Por cierto que la imagen de la Iglesia que Dios quiere la encontramos en la asamblea litúrgica que nos presenta la primera lectura que hemos escuchado. El pueblo, recién llegado del destierro de Babilonia, celebra reunido la palabra: Esdras lee el libro sagrado, los levitas la comentan, el pueblo escucha atento: después celebrarán con alegría desbordante el banquete. El esbozo de aquella celebración se completará con el pasaje evangélico que hemos leído. Aquí vemos que Jesús ha usado el mismo procedimiento al dirigirse a sus paisanos en la sinagoga de Nazaret; ambas imágenes las vivimos nosotros plenamente en nuestras liturgias cristianas. En la de hoy ha tenido lugar la auto-presentación oficial de Jesús, haciendo suyas las palabras del profeta: Hoy se ha cumplido esta Escritura que acabáis de oír (Lc 4,21).

La palabra de Dios, escuchada comunitariamente, nos compromete mucho más que meditada en privado, porque nos compromete con los hermanos presentes. Por eso mismo, un verdadero cristiano jamás podrá decir: “Jesús sí. Iglesia no”. Ahí está el apóstol san Pablo que nos dirá en la segunda lectura que nosotros somos el cuerpo de Cristo (I Cor 12, 27), afirmación esta de la que nace el compromiso comunitario, es decir, la gran ley de la unidad y de la solidaridad cristiana. La comunidad, Cuerpo de Cristo, está fundada en la diversidad de dones del Espíritu, los cuales pertenecen, a su vez, a su esencia y constituyen la razón del funcionamiento de la misma comunidad.

San Agustín nos llamaría a tomar viva conciencia de esta realidad, reflexionando sobre la Eucaristía y teniendo en cuenta el pasaje paulino vosotros sois el cuerpo de Cristo. Dice el Santo: “Si vosotros sois el cuerpo y los miembros de Cristo, sobre la mesa del Señor está el misterio que sois vosotros mismos y recibís el misterio que sois. A lo que sois respondéis con el Amén y con vuestra respuesta lo rubricáis. Se te dice: El cuerpo de Cristo, y respondes: Amén” (Sermón 272). Es decir, en la comunión no sólo recibimos a Cristo, Cabeza de ese Cuerpo, sino a todos los que formamos parte de ese Cuerpo. ¡Nos recibimos mutuamente!

## [DATOS REGISTRADOS]
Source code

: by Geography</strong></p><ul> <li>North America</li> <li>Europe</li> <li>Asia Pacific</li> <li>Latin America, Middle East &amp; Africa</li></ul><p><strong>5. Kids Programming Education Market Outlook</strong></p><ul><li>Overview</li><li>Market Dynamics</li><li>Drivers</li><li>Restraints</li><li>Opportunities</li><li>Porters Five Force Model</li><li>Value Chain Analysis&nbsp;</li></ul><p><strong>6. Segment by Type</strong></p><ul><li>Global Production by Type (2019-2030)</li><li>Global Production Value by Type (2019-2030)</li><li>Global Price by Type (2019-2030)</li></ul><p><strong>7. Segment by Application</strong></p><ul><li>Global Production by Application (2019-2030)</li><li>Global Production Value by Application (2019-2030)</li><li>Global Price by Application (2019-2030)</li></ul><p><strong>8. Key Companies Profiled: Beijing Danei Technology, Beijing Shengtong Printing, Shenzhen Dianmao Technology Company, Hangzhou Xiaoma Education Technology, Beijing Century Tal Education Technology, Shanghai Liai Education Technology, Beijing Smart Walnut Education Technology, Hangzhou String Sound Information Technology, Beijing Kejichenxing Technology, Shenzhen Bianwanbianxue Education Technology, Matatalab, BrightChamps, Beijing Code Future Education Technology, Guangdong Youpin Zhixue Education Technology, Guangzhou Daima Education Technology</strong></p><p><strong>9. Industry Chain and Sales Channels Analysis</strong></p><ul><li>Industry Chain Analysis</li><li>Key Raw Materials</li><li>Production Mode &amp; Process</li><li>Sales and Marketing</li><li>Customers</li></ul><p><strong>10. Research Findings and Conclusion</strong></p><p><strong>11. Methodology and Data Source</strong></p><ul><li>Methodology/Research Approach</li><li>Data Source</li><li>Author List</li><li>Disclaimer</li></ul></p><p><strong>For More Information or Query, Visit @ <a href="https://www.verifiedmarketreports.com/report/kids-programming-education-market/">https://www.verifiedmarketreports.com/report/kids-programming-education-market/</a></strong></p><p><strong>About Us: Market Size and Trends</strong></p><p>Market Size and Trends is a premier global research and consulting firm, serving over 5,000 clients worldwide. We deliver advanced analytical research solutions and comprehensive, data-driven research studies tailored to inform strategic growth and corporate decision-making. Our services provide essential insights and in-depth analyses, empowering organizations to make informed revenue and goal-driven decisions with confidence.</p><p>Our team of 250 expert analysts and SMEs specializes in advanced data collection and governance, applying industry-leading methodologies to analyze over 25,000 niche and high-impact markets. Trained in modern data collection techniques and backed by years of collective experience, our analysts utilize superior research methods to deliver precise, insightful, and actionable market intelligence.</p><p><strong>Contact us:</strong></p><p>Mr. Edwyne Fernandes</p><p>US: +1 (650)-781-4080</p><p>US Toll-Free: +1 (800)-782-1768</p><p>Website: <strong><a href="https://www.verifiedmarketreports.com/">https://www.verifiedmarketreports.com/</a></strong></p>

## [TAREA 1]
Extrae del fragmento el pasaje comprendido entre "La palabra de" y "la misma comunidad.", ambos incluidos.
## [TAREA 2]
Según el fragmento, ¿en qué lugar se dirigió Jesús a sus paisanos?
Los datos no intervienen en esto.

## [TU RESPUESTA 1]
La palabra de Dios, escuchada comunitariamente, nos compromete mucho más que meditada en privado, porque nos compromete con los hermanos presentes. Por eso mismo, un verdadero cristiano jamás podrá decir: “Jesús sí. Iglesia no”. Ahí está el apóstol san Pablo que nos dirá en la segunda lectura que nosotros somos el cuerpo de Cristo (I Cor 12, 27), afirmación esta de la que nace el compromiso comunitario, es decir, la gran ley de la unidad y de la solidaridad cristiana. La comunidad, Cuerpo de Cristo, está fundada en la diversidad de dones del Espíritu, los cuales pertenecen, a su vez, a su esencia y constituyen la razón del funcionamiento de la misma comunidad.

## [TU RESPUESTA 2]
En la sinagoga de Nazaret.